→ **Materials provided**
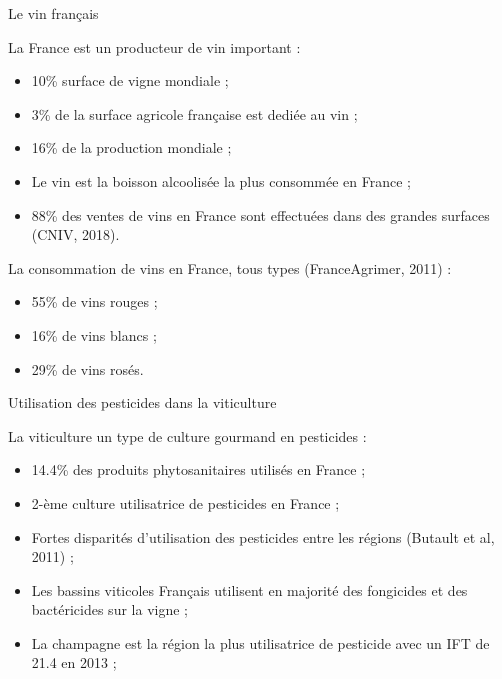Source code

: \documentclass[11pt,ignorenonframetext,]{beamer}
\providecommand{\tightlist}{%
  \setlength{\itemsep}{0pt}\setlength{\parskip}{0pt}}
\begin{document}
\begin{frame}{Le vin français}
\protect\hypertarget{le-vin-francais}{}

La France est un producteur de vin important :

\begin{itemize}
\tightlist
\item
  10\% surface de vigne mondiale ;
\item
  3\% de la surface agricole française est dediée au vin ;
\item
  16\% de la production mondiale ;
\item
  Le vin est la boisson alcoolisée la plus consommée en France ;
\item
  88\% des ventes de vins en France sont effectuées dans des grandes
  surfaces (CNIV, 2018).
\end{itemize}

La consommation de vins en France, tous types (FranceAgrimer, 2011) :

\begin{itemize}
\tightlist
\item
  55\% de vins rouges ;
\item
  16\% de vins blancs ;
\item
  29\% de vins rosés.
\end{itemize}

\end{frame}

\begin{frame}{Utilisation des pesticides dans la viticulture}
\protect\hypertarget{utilisation-des-pesticides-dans-la-viticulture}{}

La viticulture un type de culture gourmand en pesticides :

\begin{itemize}
\tightlist
\item
  14.4\% des produits phytosanitaires utilisés en France ;
\item
  2-ème culture utilisatrice de pesticides en France ;
\item
  Fortes disparités d'utilisation des pesticides entre les régions
  (Butault et al, 2011) ;
\item
  Les bassins viticoles Français utilisent en majorité des fongicides et
  des bactéricides sur la vigne ;
\item
  La champagne est la région la plus utilisatrice de pesticide avec un
  IFT de 21.4 en 2013 ;
\end{itemize}

\end{frame}
\end{document}
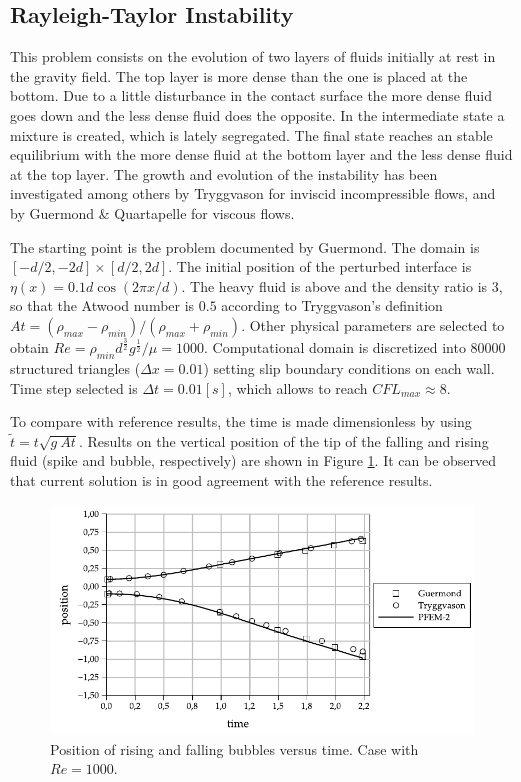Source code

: \subsection{Rayleigh-Taylor Instability}

This problem consists on the evolution of two layers of fluids initially at rest in the gravity field. The top layer is more dense than the one is placed at the bottom. Due to a little disturbance in the contact surface the more dense fluid goes down and the less dense fluid does the opposite. In the intermediate state a mixture is created, which is lately segregated. The final state reaches an stable equilibrium with the more dense fluid at the bottom layer and the less dense fluid at the top layer. The growth and evolution of the instability has been investigated among others by Tryggvason\cite{Tryggvason88} for inviscid incompressible flows, and by Guermond
\& Quartapelle\cite{Guermond00} for viscous flows.

The starting point is the problem documented by Guermond. The domain is $[-d/2,-2d]\times[d/2,2d]$. The initial position of the perturbed interface is $\eta(x) = 0.1d \cos(2\pi x/d)$. The heavy fluid is above and the density ratio is $3$, so that the Atwood
number is $0.5$ according to Tryggvason's definition $At = (\rho_{max}-\rho_{min})/(\rho_{max}+\rho_{min})$. Other physical parameters are selected to obtain $Re=\rho_{min}d^{\frac{3}{2}}g^{\frac{1}{2}}/\mu=1000$. Computational domain is discretized into $80000$ structured triangles ($\Delta x=0.01$) setting slip boundary conditions on each wall. Time step selected is $\Delta t=0.01[s]$, which allows to reach $CFL_{max} \approx 8$.

To compare with reference results, the time is made dimensionless by using $\widetilde{t} = t\sqrt{g\ At}$. Results on the vertical position of the tip of the falling and rising fluid (spike and bubble, respectively) are shown in Figure \ref{fg:rayleigh-rf}. It can be observed that current solution is in good agreement with the reference results.

\begin{figure}[H]
  \begin{center}
      \includegraphics[width=\columnwidth]{images/rayleigh_1.pdf}
  \end{center}
  \caption{\label{fg:rayleigh-rf} Position of rising and falling bubbles versus time. Case with $Re=1000$.}
\end{figure}

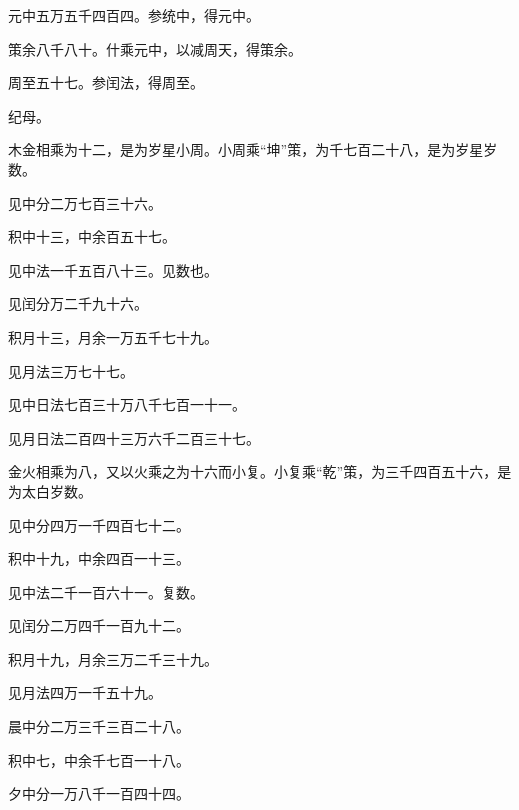 \documentclass[12pt,UTF8]{ctexbook}
\begin{document}
元中五万五千四百四。参统中，得元中。



策余八千八十。什乘元中，以减周天，得策余。



周至五十七。参闰法，得周至。



纪母。



木金相乘为十二，是为岁星小周。小周乘“坤”策，为千七百二十八，是为岁星岁数。



见中分二万七百三十六。



积中十三，中余百五十七。



见中法一千五百八十三。见数也。



见闰分万二千九十六。



积月十三，月余一万五千七十九。



见月法三万七十七。



见中日法七百三十万八千七百一十一。



见月日法二百四十三万六千二百三十七。



金火相乘为八，又以火乘之为十六而小复。小复乘“乾”策，为三千四百五十六，是为太白岁数。



见中分四万一千四百七十二。



积中十九，中余四百一十三。



见中法二千一百六十一。复数。



见闰分二万四千一百九十二。



积月十九，月余三万二千三十九。



见月法四万一千五十九。



晨中分二万三千三百二十八。



积中七，中余千七百一十八。



夕中分一万八千一百四十四。
\end{document}
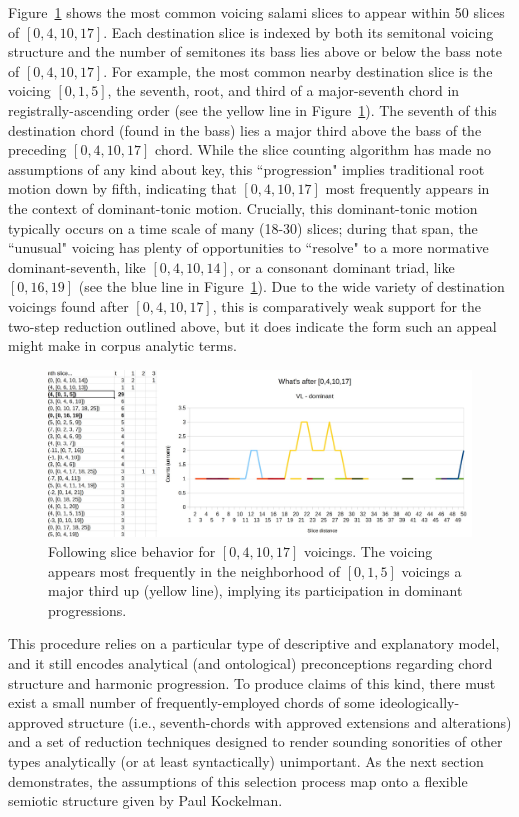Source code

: Figure~\ref{[0,4,10,17]} shows the most common voicing salami slices to appear within 50 slices of $[0,4,10,17]$.  Each destination slice is indexed by both its semitonal voicing structure and the number of semitones its bass lies above or below the bass note of $[0,4,10,17]$.  For example, the most common nearby destination slice is the voicing $[0,1,5]$, the seventh, root, and third of a major-seventh chord in registrally-ascending order (see the yellow line in Figure~\ref{[0,4,10,17]}). The seventh of this destination chord (found in the bass) lies a major third above the bass of the preceding $[0,4,10,17]$ chord.  While the slice counting algorithm has made no assumptions of any kind about key, this ``progression" implies traditional root motion down by fifth, indicating that $[0,4,10,17]$ most frequently appears in the context of dominant-tonic motion.  Crucially, this dominant-tonic motion typically occurs on a time scale of many (18-30) slices; during that span, the ``unusual" voicing has plenty of opportunities to ``resolve" to a more normative dominant-seventh, like $[0,4,10,14]$, or a consonant dominant triad, like $[0,16,19]$ (see the blue line in Figure~\ref{[0,4,10,17]}).  Due to the wide variety of destination voicings found after $[0,4,10,17]$, this is comparatively weak support for the two-step reduction outlined above, but it does indicate the form such an appeal might make in corpus analytic terms.

\begin{figure}
	\centering
	\includegraphics[width=6.5in]{041017_behavior.jpg}
	\caption{Following slice behavior for $[0,4,10,17]$ voicings.  The voicing appears most frequently in the neighborhood of $[0,1,5]$ voicings a major third up (yellow line), implying its participation in dominant progressions.}
	\label{[0,4,10,17]}
\end{figure}


This procedure relies on a particular type of descriptive and explanatory model, and it still encodes analytical (and ontological) preconceptions regarding chord structure and harmonic progression.  To produce claims of this kind, there must exist a small number of frequently-employed chords of some ideologically-approved structure (i.e., seventh-chords with approved extensions and alterations) and a set of reduction techniques designed to render sounding sonorities of other types analytically (or at least syntactically) unimportant.  As the next section demonstrates, the assumptions of this selection process map onto a flexible semiotic structure given by Paul Kockelman. 

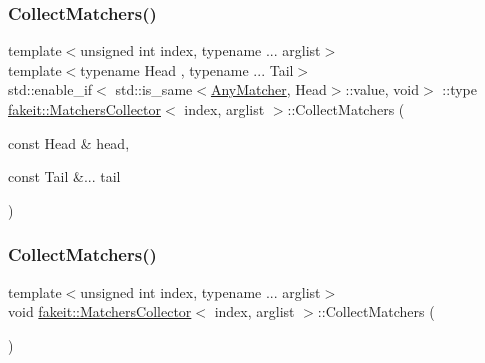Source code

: \mbox{\label{classfakeit_1_1MatchersCollector_a8e7edbff22c9d33238d1e16af8f23b6f}} 
\subsubsection{\texorpdfstring{CollectMatchers()}{CollectMatchers()}\hspace{0.1cm}{\footnotesize\ttfamily [7/63]}}
{\footnotesize\ttfamily template$<$unsigned int index, typename ... arglist$>$ \\
template$<$typename Head , typename ... Tail$>$ \\
std\+::enable\+\_\+if$<$ std\+::is\+\_\+same$<$\mbox{\hyperlink{structfakeit_1_1AnyMatcher}{Any\+Matcher}}, Head$>$\+::value, void$>$ \+::type \mbox{\hyperlink{classfakeit_1_1MatchersCollector}{fakeit\+::\+Matchers\+Collector}}$<$ index, arglist $>$\+::Collect\+Matchers (\begin{DoxyParamCaption}\item[{const Head \&}]{head,  }\item[{const Tail \&...}]{tail }\end{DoxyParamCaption})\hspace{0.3cm}{\ttfamily [inline]}}

\mbox{\label{classfakeit_1_1MatchersCollector_a2d9a08a347c3915daa33f307a274f13c}} 
\subsubsection{\texorpdfstring{CollectMatchers()}{CollectMatchers()}\hspace{0.1cm}{\footnotesize\ttfamily [8/63]}}
{\footnotesize\ttfamily template$<$unsigned int index, typename ... arglist$>$ \\
void \mbox{\hyperlink{classfakeit_1_1MatchersCollector}{fakeit\+::\+Matchers\+Collector}}$<$ index, arglist $>$\+::Collect\+Matchers (\begin{DoxyParamCaption}{ }\end{DoxyParamCaption})\hspace{0.3cm}{\ttfamily [inline]}}

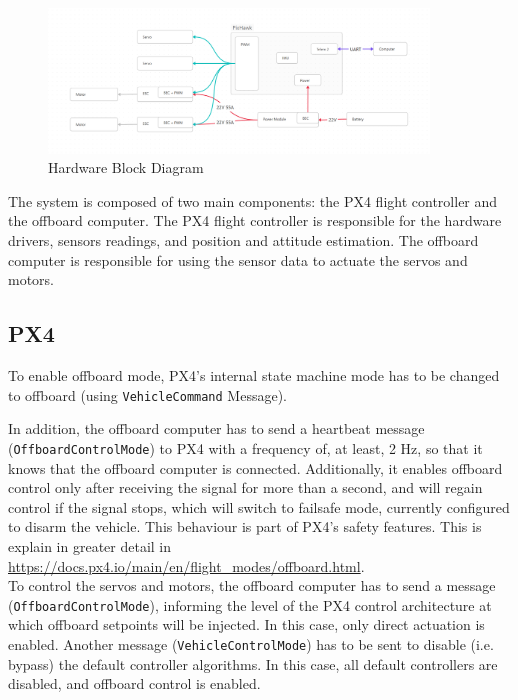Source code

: \documentclass[a4paper]{article}
\begin{document}
\begin{figure}[H]
    \centering
    \includegraphics[width=0.9\textwidth, trim=30 30 30 30, clip]{imgs/Hardware Diagram.png}
    \caption{Hardware Block Diagram}
    \label{fig:hardware_block_diagram}
\end{figure}

The system is composed of two main components: the PX4 flight controller and the offboard computer. 
The PX4 flight controller is responsible for the hardware drivers, sensors readings, and position and attitude estimation. 
The offboard computer is responsible for using the sensor data to actuate the servos and motors. 

\subsection{PX4}

To enable offboard mode, PX4's internal state machine mode has to be changed to offboard (using \verb|VehicleCommand| Message).

In addition, the offboard computer has to send a heartbeat message (\verb|OffboardControlMode|) to PX4 with a frequency of, at least, 2 Hz, so that it knows that the offboard computer is connected. Additionally, it enables offboard control only after receiving the signal for more than a second, and will regain control if the signal stops, which will switch to failsafe mode, currently configured to disarm the vehicle. This behaviour is part of PX4's safety features. 
This is explain in greater detail in \url{https://docs.px4.io/main/en/flight_modes/offboard.html}. \\

To control the servos and motors, the offboard computer has to send a message (\verb|OffboardControlMode|), informing the level of the PX4 control architecture at which offboard setpoints will be injected. In this case, only direct actuation is enabled. 
Another message (\verb|VehicleControlMode|) has to be sent to disable (i.e. bypass) the default controller algorithms. In this case, all default controllers are disabled, and offboard control is enabled. 
\end{document}
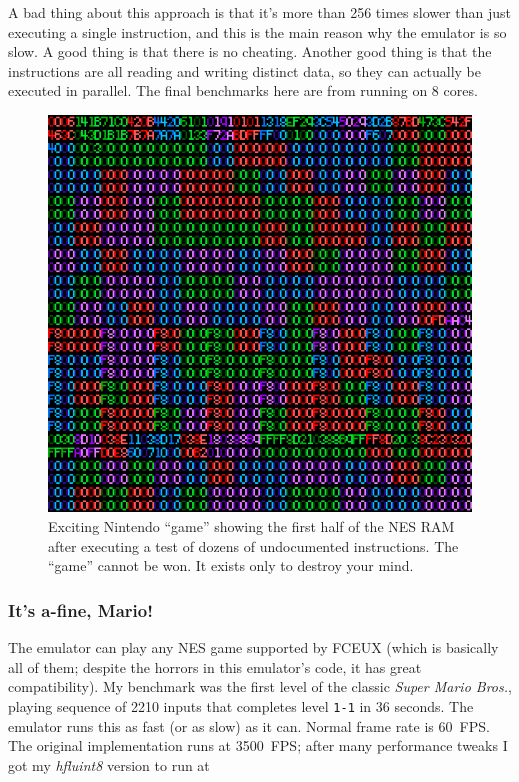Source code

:\documentclass[twocolumn]{article}
\begin{document}
A bad thing about this approach is that it's more than 256 times slower
than just executing a single instruction, and this is the main reason
why the emulator is so slow. A good thing is that there is no cheating.
Another good thing is that the instructions are all reading and writing
distinct data, so they can actually be executed in parallel. The final
benchmarks here are from running on 8 cores.

\begin{figure}[tp]
  \begin{center}
    \includegraphics[width=0.9 \linewidth]{testrom}
  \end{center}
  \caption{
    Exciting Nintendo ``game'' showing the first half of the NES RAM after
    executing a test of dozens of undocumented instructions.
    The ``game'' cannot be won. It exists only to destroy your mind.
  } \label{fig:testrom}
\end{figure}

\subsubsection{It's a-fine, Mario!}

The emulator can play any NES game supported by FCEUX (which is
basically all of them; despite the horrors in this emulator's code, it
has great compatibility). My benchmark was the first level of the
classic {\it Super Mario Bros.}, playing sequence of 2210 inputs that
completes level \verb+1-1+ in 36 seconds. The emulator runs this as
fast (or as slow) as it can. Normal frame rate is 60~FPS. The original
implementation runs at 3500~FPS; after many performance tweaks I got
my {\it hfluint8} version to run at
\end{document}
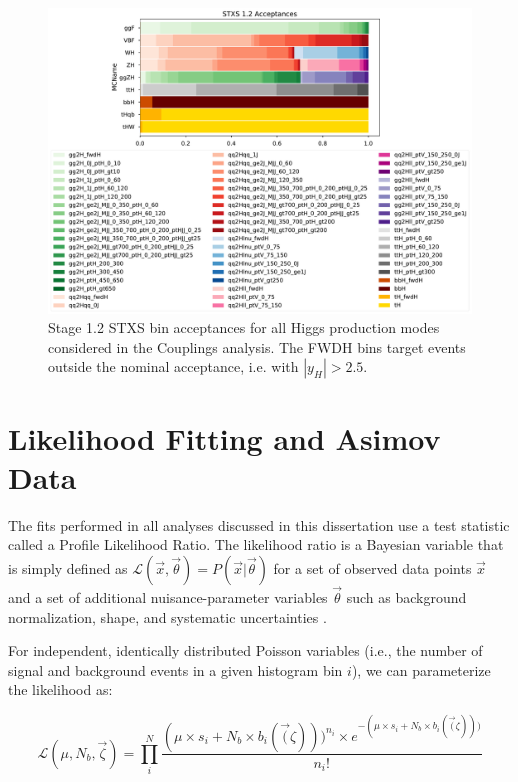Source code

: \begin{figure}[tbp]
        \centering
        \includegraphics[width=\linewidth]{figures/theory_chapter/STXS_acceptances.pdf}
        \caption{Stage 1.2 STXS bin acceptances for all Higgs production modes considered in the Couplings analysis. The FWDH bins target events outside the nominal acceptance, i.e. with $|y_{H}|>2.5$.}
        \label{fig:STXS_acceptances}
\end{figure}

\section{Likelihood Fitting and Asimov Data} \label{sec:likelihoodfit} 

The fits performed in all analyses discussed in this dissertation use a test statistic called a Profile Likelihood Ratio. The likelihood ratio  is a Bayesian variable that is simply defined as $\mathcal{L}(\vec{x},\vec{\theta}) = P(\vec{x} | \vec{\theta})$  for a set of observed data points $\vec{x}$ and a set of additional nuisance-parameter variables $\vec{\theta}$ such as background normalization, shape, and systematic uncertainties \cite{Cowan}.

For independent, identically distributed Poisson variables (i.e., the number of signal and background events in a given histogram bin $i$), we can parameterize the likelihood as:

\begin{equation}
\mathcal{L}(\mu, N_{b}, \vec{\zeta}) = \prod_{i}^{N}{\frac{(\mu \times s_{i}+ N_{b} \times b_{i}(\vec(\zeta)))^{n_{i}} \times e^{-(\mu \times s_{i}+ N_{b} \times b_{i}(\vec(\zeta))) }}{n_{i}!}}
\end{equation}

→ **Work task**
For each line above that contains "events", make a copy.

→ **Task response**
        \caption{Stage 1.2 STXS bin acceptances for all Higgs production modes considered in the Couplings analysis. The FWDH bins target events outside the nominal acceptance, i.e. with $|y_{H}|>2.5$.}
For independent, identically distributed Poisson variables (i.e., the number of signal and background events in a given histogram bin $i$), we can parameterize the likelihood as:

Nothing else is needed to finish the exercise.